Your Friend's Attorney

The reality of working as a criminal defense attorney means you will encounter clients who will have simply unrealistic expectations at what can be achieved with their case.  Often favorable outcomes are achieved, but it may not have been done within the requisite amount of time that some may have wanted.  Some people get frustrated at their attorney merely because they have to show up for court, even though this is not something that is EVER within their power to prevent or authorize.  Believe me, if I could keep my clients from having to appear at court, I would.  I realize that most people have jobs they need to attend, and showing up for routine court appearances can hinder their work performance and productivity.   

The fact that that we, as attorneys, are not magicians, is sometimes difficult for many clients to comprehend.  On occasion I hear from some clients who loved to make clear how the facts of their friend’s case was far worse than the facts of their own case, and love to point out that their friend’s attorney was able to receive a very favorable deal.

Whenever this situation occurs, I always think to myself, "then why didn’t you hire your friend's attorney?"  The reality is, however, that "jail-house" attorneys (people who have been through the criminal process before), often have no clue as to how or why the attorney was able to obtain certain results.  Most of the time, in fact, I find that these people are simply exaggerating.
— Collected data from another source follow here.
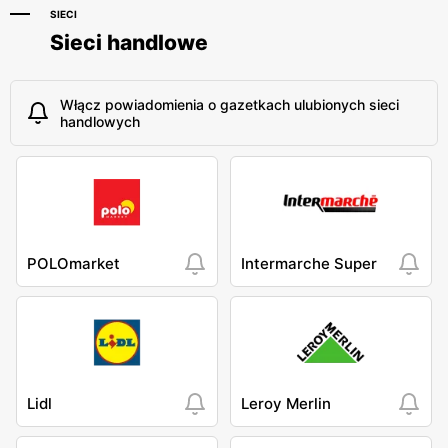
SIECI
Sieci handlowe
Włącz powiadomienia o gazetkach ulubionych sieci
handlowych
POLOmarket
Intermarche Super
Lidl
Leroy Merlin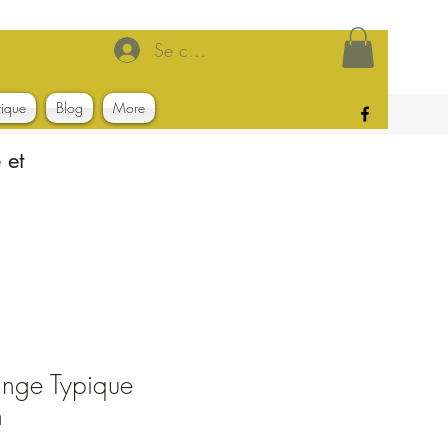
Se connecter
tique
Blog
More
 et
nge Typique
h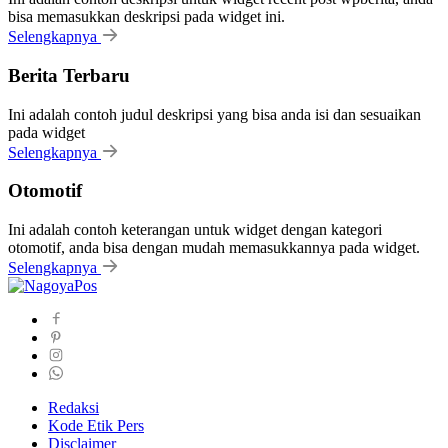
bisa memasukkan deskripsi pada widget ini.
Selengkapnya
Berita Terbaru
Ini adalah contoh judul deskripsi yang bisa anda isi dan sesuaikan
pada widget
Selengkapnya
Otomotif
Ini adalah contoh keterangan untuk widget dengan kategori
otomotif, anda bisa dengan mudah memasukkannya pada widget.
Selengkapnya
Redaksi
Kode Etik Pers
Disclaimer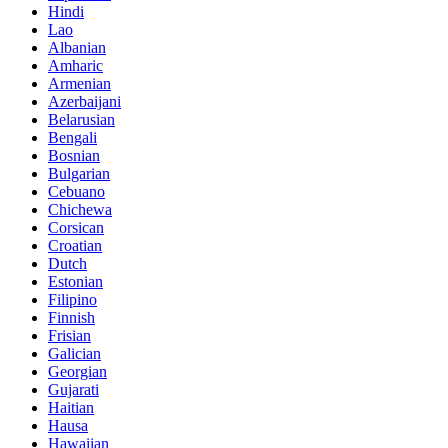
Hindi
Lao
Albanian
Amharic
Armenian
Azerbaijani
Belarusian
Bengali
Bosnian
Bulgarian
Cebuano
Chichewa
Corsican
Croatian
Dutch
Estonian
Filipino
Finnish
Frisian
Galician
Georgian
Gujarati
Haitian
Hausa
Hawaiian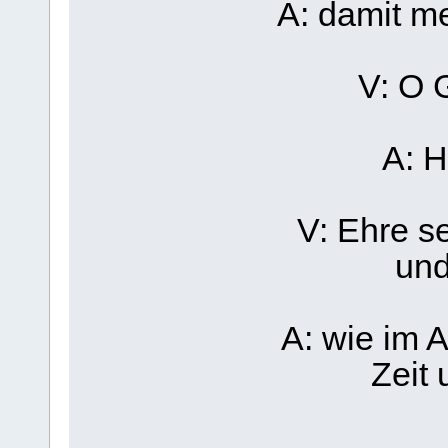
A: damit m
V: O 
A: H
V: Ehre s
und
A: wie im A
Zeit 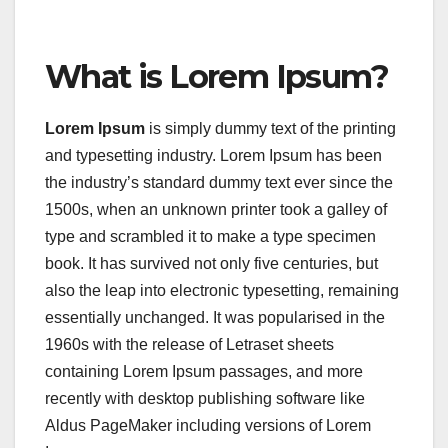
What is Lorem Ipsum?
Lorem Ipsum
is simply dummy text of the printing
and typesetting industry. Lorem Ipsum has been
the industry’s standard dummy text ever since the
1500s, when an unknown printer took a galley of
type and scrambled it to make a type specimen
book. It has survived not only five centuries, but
also the leap into electronic typesetting, remaining
essentially unchanged. It was popularised in the
1960s with the release of Letraset sheets
containing Lorem Ipsum passages, and more
recently with desktop publishing software like
Aldus PageMaker including versions of Lorem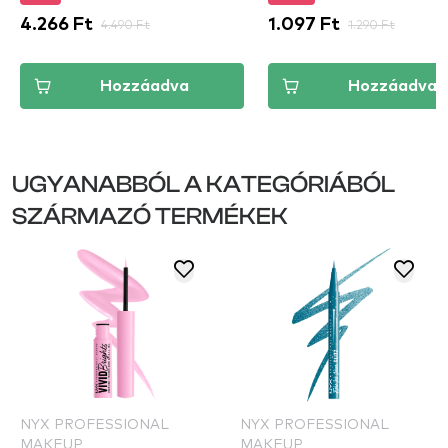
4.266 Ft
4.490 Ft
1.097 Ft
1.290 Ft
Hozzáadva
Hozzáadva
UGYANABBÓL A KATEGÓRIÁBÓL
SZÁRMAZÓ TERMÉKEK
NYX PROFESSIONAL
NYX PROFESSIONAL
MAKEUP
MAKEUP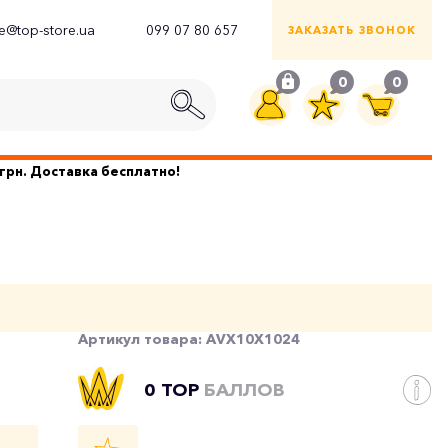
ce@top-store.ua
099 07 80 657
ЗАКАЗАТЬ ЗВОНОК
0
0
грн. Доставка бесплатно!
Артикул товара:
AVX10X1024
0 TOP
БАЛЛОВ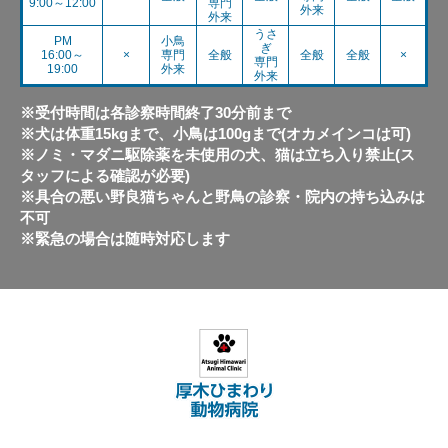
9:00～12:00
専門
外来
外来
うさ
PM
小鳥
ぎ
16:00～
×
専門
全般
全般
全般
×
専門
19:00
外来
外来
※受付時間は各診察時間終了30分前まで
※犬は体重15kgまで、小鳥は100gまで(オカメインコは可)
※ノミ・マダニ駆除薬を未使用の犬、猫は立ち入り禁止(ス
タッフによる確認が必要)
※具合の悪い野良猫ちゃんと野鳥の診察・院内の持ち込みは
不可
※緊急の場合は随時対応します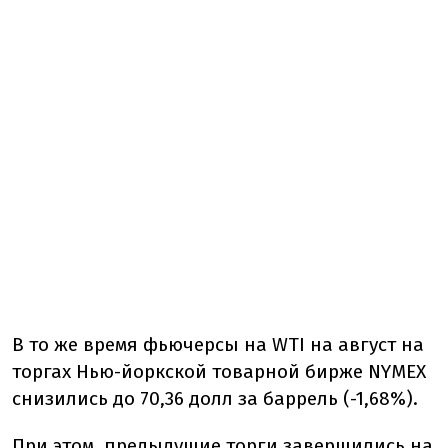
В то же время фьючерсы на WTI на август на
торгах Нью-йоркской товарной бирже NYMEX
снизились до 70,36 долл за баррель (-1,68%).
При этом, предыдущие торги завершились на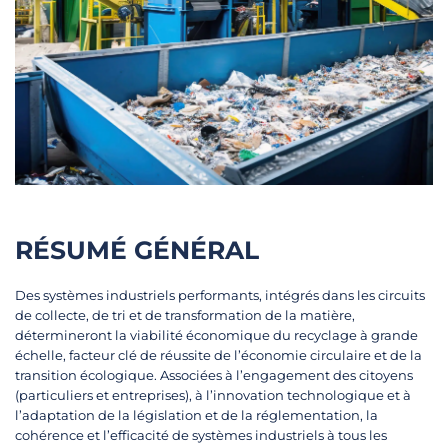
RÉSUMÉ GÉNÉRAL
Des systèmes industriels performants, intégrés dans les circuits
de collecte, de tri et de transformation de la matière,
détermineront la viabilité économique du recyclage à grande
échelle, facteur clé de réussite de l’économie circulaire et de la
transition écologique. Associées à l’engagement des citoyens
(particuliers et entreprises), à l’innovation technologique et à
l’adaptation de la législation et de la réglementation, la
cohérence et l’efficacité de systèmes industriels à tous les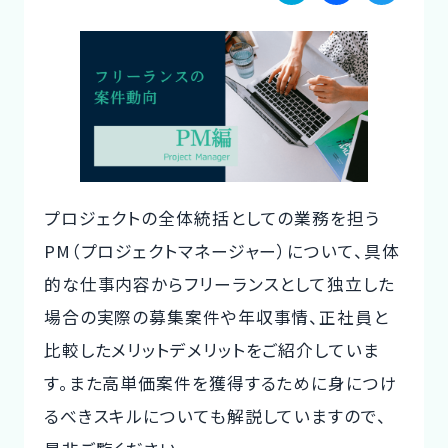
a
a
w
ご利用の流れ
te
c
it
コーディネーター紹介
n
e
te
a
b
r
イベント/マガジン
o
法人の方
o
プロジェクトの全体統括としての業務を担う
k
PM（プロジェクトマネージャー）について、具体
的な仕事内容からフリーランスとして独立した
今すぐ無料で登録
ログイン
場合の実際の募集案件や年収事情、正社員と
比較したメリットデメリットをご紹介していま
す。また高単価案件を獲得するために身につけ
るべきスキルについても解説していますので、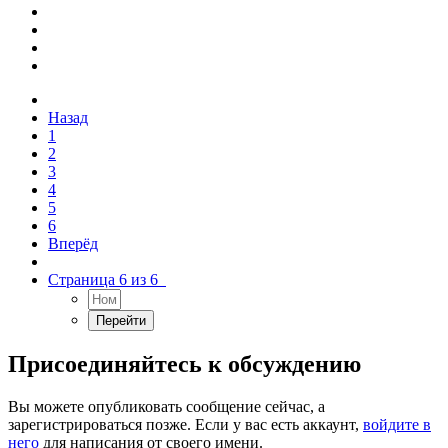
Назад
1
2
3
4
5
6
Вперёд
Страница 6 из 6
Присоединяйтесь к обсуждению
Вы можете опубликовать сообщение сейчас, а
зарегистрироваться позже. Если у вас есть аккаунт,
войдите в
него
для написания от своего имени.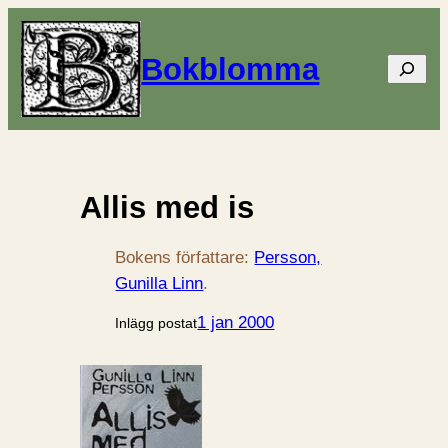
Bokblomma
Sök
Allis med is
Bokens författare:
Persson,
Gunilla Linn
.
1 jan 2000
Inlägg postat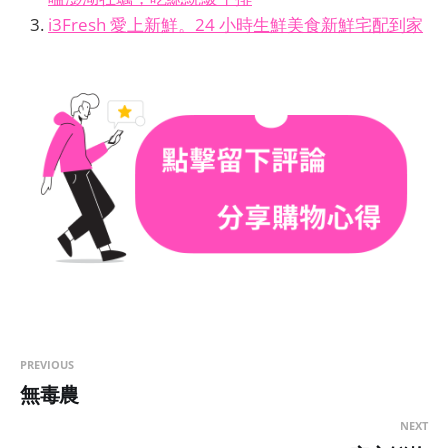
i3Fresh 愛上新鮮。24 小時生鮮美食新鮮宅配到家
PREVIOUS
無毒農
NEXT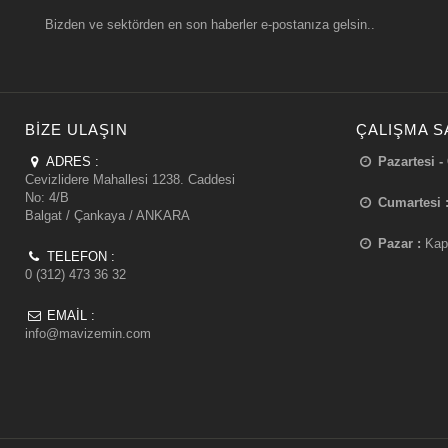
Bizden ve sektörden en son haberler e-postanıza gelsin..
BIZE ULAŞIN
ÇALIŞMA S
ADRES :
Pazartesi -
Cevizlidere Mahallesi 1238. Caddesi
No: 4/B
Cumartesi 
Balgat / Çankaya / ANKARA
Pazar :
Kap
TELEFON :
0 (312) 473 36 32
EMAIL :
info@mavizemin.com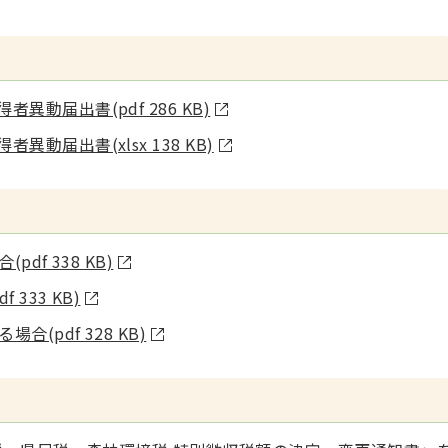
動届出書(pdf 286 KB)
届出書(xlsx 138 KB)
f 338 KB)
333 KB)
(pdf 328 KB)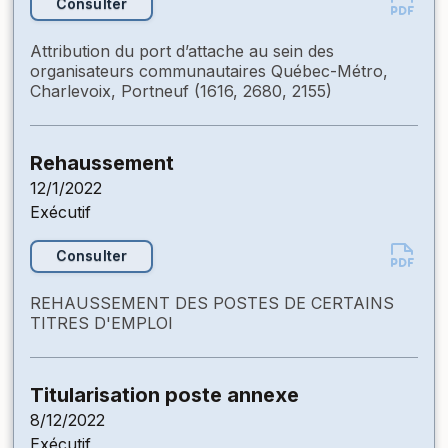
Consulter
Attribution du port d’attache au sein des
organisateurs communautaires Québec-Métro,
Charlevoix, Portneuf (1616, 2680, 2155)
Rehaussement
12/1/2022
Exécutif
Consulter
REHAUSSEMENT DES POSTES DE CERTAINS
TITRES D'EMPLOI
Titularisation poste annexe
8/12/2022
Exécutif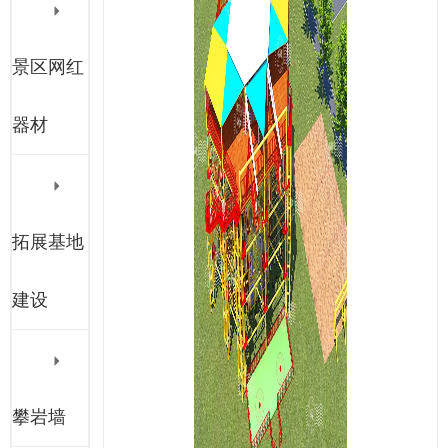
景区网红
器材
拓展基地
建设
攀岩墙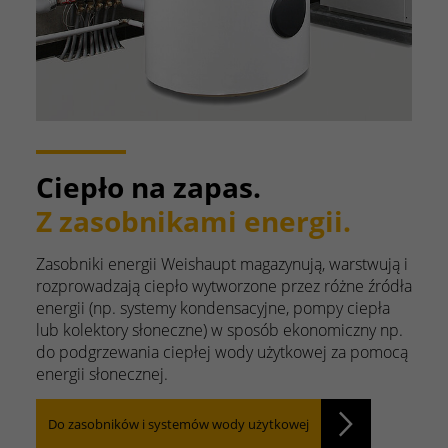
Ciepło na zapas.
Z zasobnikami energii.
Zasobniki energii Weishaupt magazynują, warstwują i
rozprowadzają ciepło wytworzone przez różne źródła
energii (np. systemy kondensacyjne, pompy ciepła
lub kolektory słoneczne) w sposób ekonomiczny np.
do podgrzewania ciepłej wody użytkowej za pomocą
energii słonecznej.
Do zasobników i systemów wody użytkowej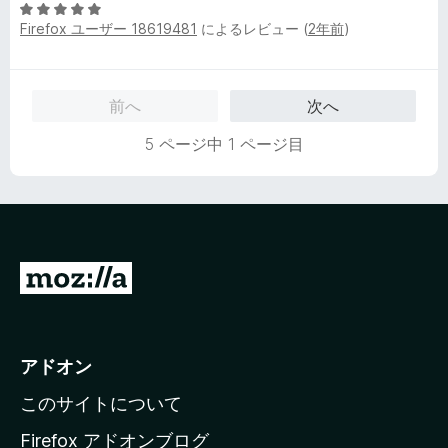
評
5
価
Firefox ユーザー 18619481
によるレビュー (
2年前
)
段
階
中
5
前へ
次へ
の
評
5 ページ中 1 ページ目
価
M
o
z
i
アドオン
l
このサイトについて
l
a
Firefox アドオンブログ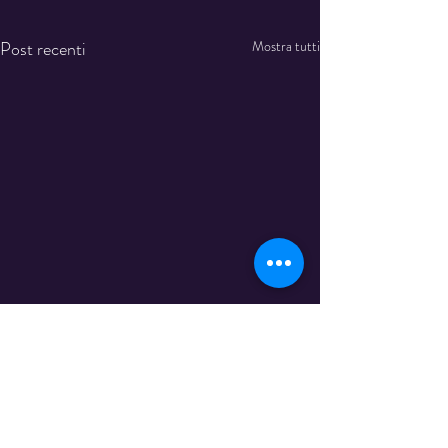
Post recenti
Mostra tutti
Commenti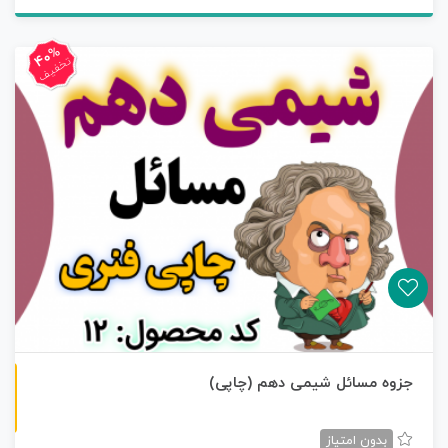
40%
تخفیف
چاپی رنگی
جزوه مسائل شیمی دهم (چاپی)
بدون امتیاز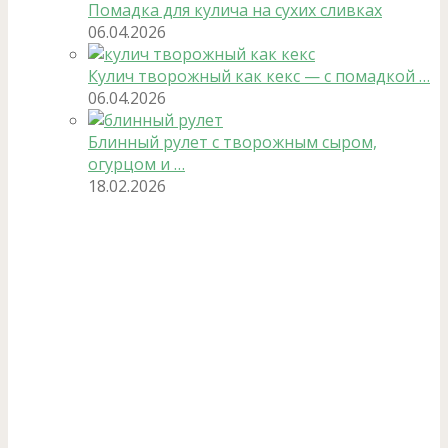
Помадка для кулича на сухих сливках
06.04.2026
Кулич творожный как кекс — с помадкой …
06.04.2026
Блинный рулет с творожным сыром,
огурцом и …
18.02.2026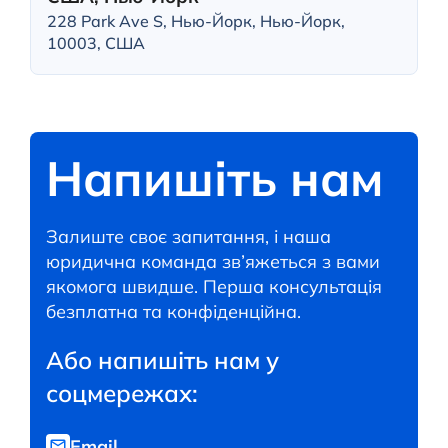
228 Park Ave S, Нью-Йорк, Нью-Йорк,
10003, США
Напишіть нам
Залиште своє запитання, і наша
юридична команда зв’яжеться з вами
якомога швидше. Перша консультація
безплатна та конфіденційна.
Або напишіть нам у
соцмережах:
Email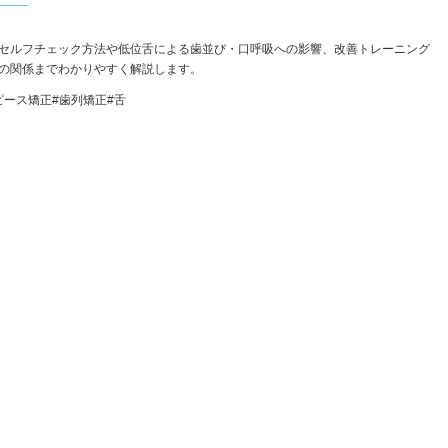
セルフチェック方法や低位舌による歯並び・口呼吸への影響、改善トレーニング
との関係までわかりやすく解説します。
ピース矯正
#歯列矯正
#舌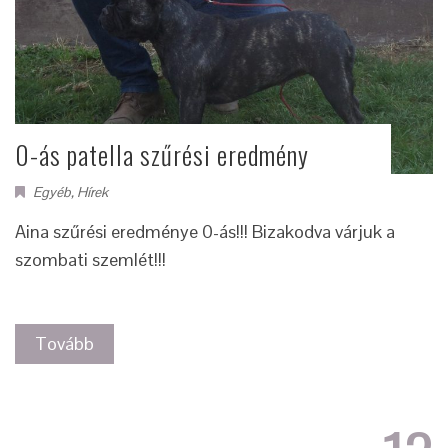
0-ás patella szűrési eredmény
Egyéb
,
Hírek
Aina szűrési eredménye 0-ás!!! Bizakodva várjuk a
szombati szemlét!!!
Tovább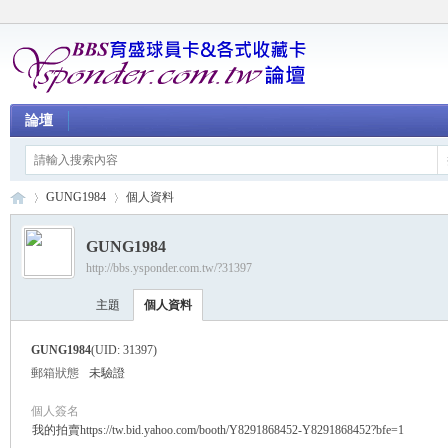
論壇
GUNG1984
個人資料
GUNG1984
http://bbs.ysponder.com.tw/?31397
育
›
›
主題
個人資料
GUNG1984
(UID: 31397)
郵箱狀態
未驗證
個人簽名
我的拍賣https://tw.bid.yahoo.com/booth/Y8291868452-Y8291868452?bfe=1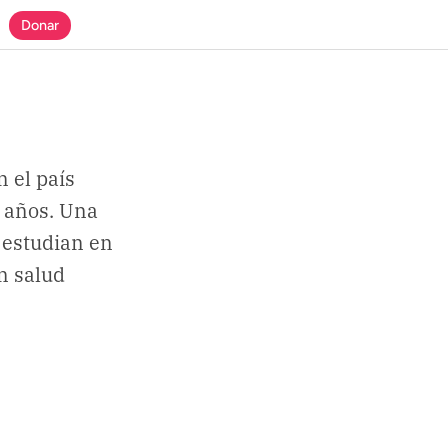
Donar
n el país
4 años. Una
 estudian en
n salud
After thinking about it, I think the psychology is that everyone wants to have the best attorney, the best accountant, etc., so they tend to exaggerate, embellish, or even outright lie. 

The truth is that sometimes results are achieved through pure luck (and not via a certain skill-set or talent level possessed by the attorney).  When this happens, it is not something that the attorney likes to divulge to the client after the successful disposition of the case.  Many times, there was a fact that the friend failed to convey that helped determine the overall course of the case.  It may have been a different judge, a different prosecutor, a different police officer, a different court, etc., that helped decide the successful outcome. It may have even been through the sheer laziness on behalf of the prosecutor, or it may have been achieved simply by the police officer not having the time to show up for court.  Prosecutors and police officers often have an agenda that does not always make perfect sense.  It may be the case that they were focused on another, more pressing case, and didn’t have the time to devote to ensuring a conviction on another.  They may have even had knowledge that they were leaving the court soon for a promotion (or even the DA’s office altogether), and therefore cared very little about the current cases on their docket.  Even more arbitrary,  a  particular prosecutor may agree to being generous on a case simply because they may have a vacation planned with family they don't want to have to miss.

The bottom line is that one should put very little merit into what others say their attorneys were able to achieve with their case.  Most of the time they using selective memory and are exaggerating and/or embellishing how the case really transpired.  The reality is that the facts of every case are different, and every situation is unique.  Therefore, trust that your attorney is doing their job and don’t listen to other "jail-house" attorneys.  And if you don’t believe this piece of advice, then go and hire the "magic attorney" your friend used.